• _Goal of the exercise_
Can you update the material's text, beginning at the line that has "Oficinas de Férias | Q" and stopping after "Programación", so that "Portada" becomes "Inicio" and nothing else changes, with the pictures left out?

Data excerpts: Begin

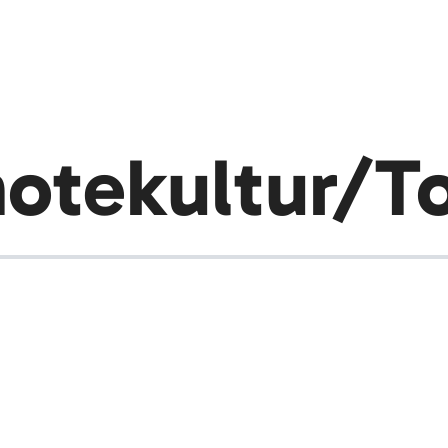
otekultur/To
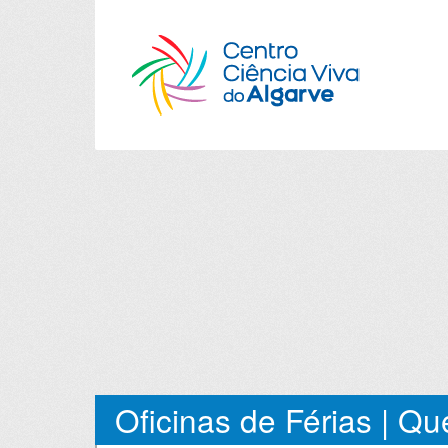
Oficinas de Férias | Q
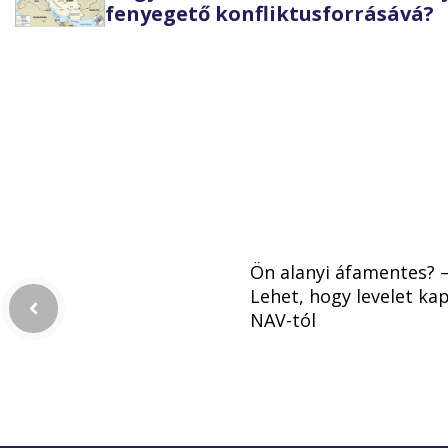
fenyegető konfliktusforrásává?
Ön alanyi áfamentes? 
Lehet, hogy levelet kap
NAV-tól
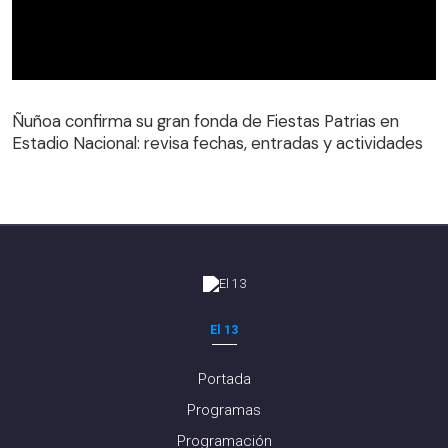
Ñuñoa confirma su gran fonda de Fiestas Patrias en
Estadio Nacional: revisa fechas, entradas y actividades
El 13
Portada
Programas
Programación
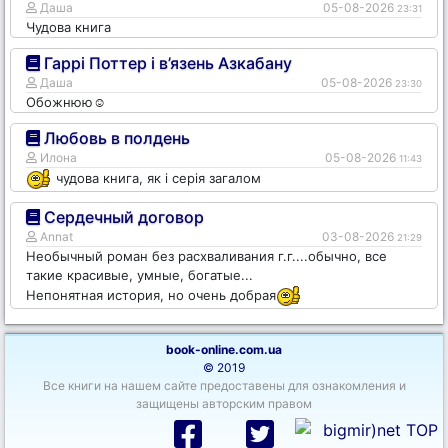
Даша
05-08-2026
23:31
Чудова книга
Гаррі Поттер і в’язень Азкабану
Даша
05-08-2026
23:30
Обожнюю☺️
Любовь в полдень
Илона
05-08-2026
11:43
чудова книга, як і серія загалом
Сердечный договор
Annat
03-08-2026
21:29
Необычный роман без расхваливания г.г....обычно, все
такие красивые, умные, богатые...
Непонятная история, но очень добрая
book-online.com.ua
© 2019
Все книги на нашем сайте предоставены для ознакомления и
защищены авторским правом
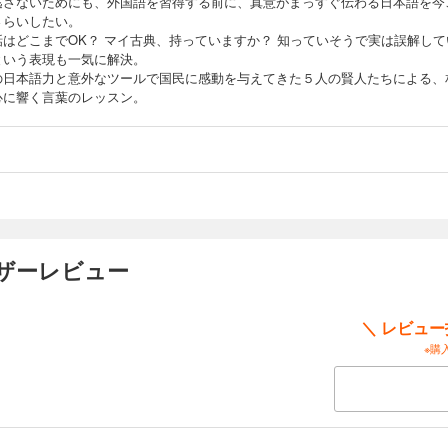
逃さないためにも、外国語を習得する前に、真意がまっすぐ伝わる日本語を今
さらいしたい。
話はどこまでOK？ マイ古典、持っていますか？ 知っていそうで実は誤解して
という表現も一気に解決。
の日本語力と意外なツールで国民に感動を与えてきた５人の賢人たちによる、
心に響く言葉のレッスン。
ーザーレビュー
＼ レビュ
※購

Data excerpts: End

• _Problem solution_
Oficinas de Férias | Q
fenyegető konfliktusforrásává?
Ön alanyi áfamentes? 
Lehet, hogy levelet kap
NAV-tól
Ñuñoa confirma su gran fonda de Fiestas Patrias en
Estadio Nacional: revisa fechas, entradas y actividades
El 13
Inicio
Programas
Programación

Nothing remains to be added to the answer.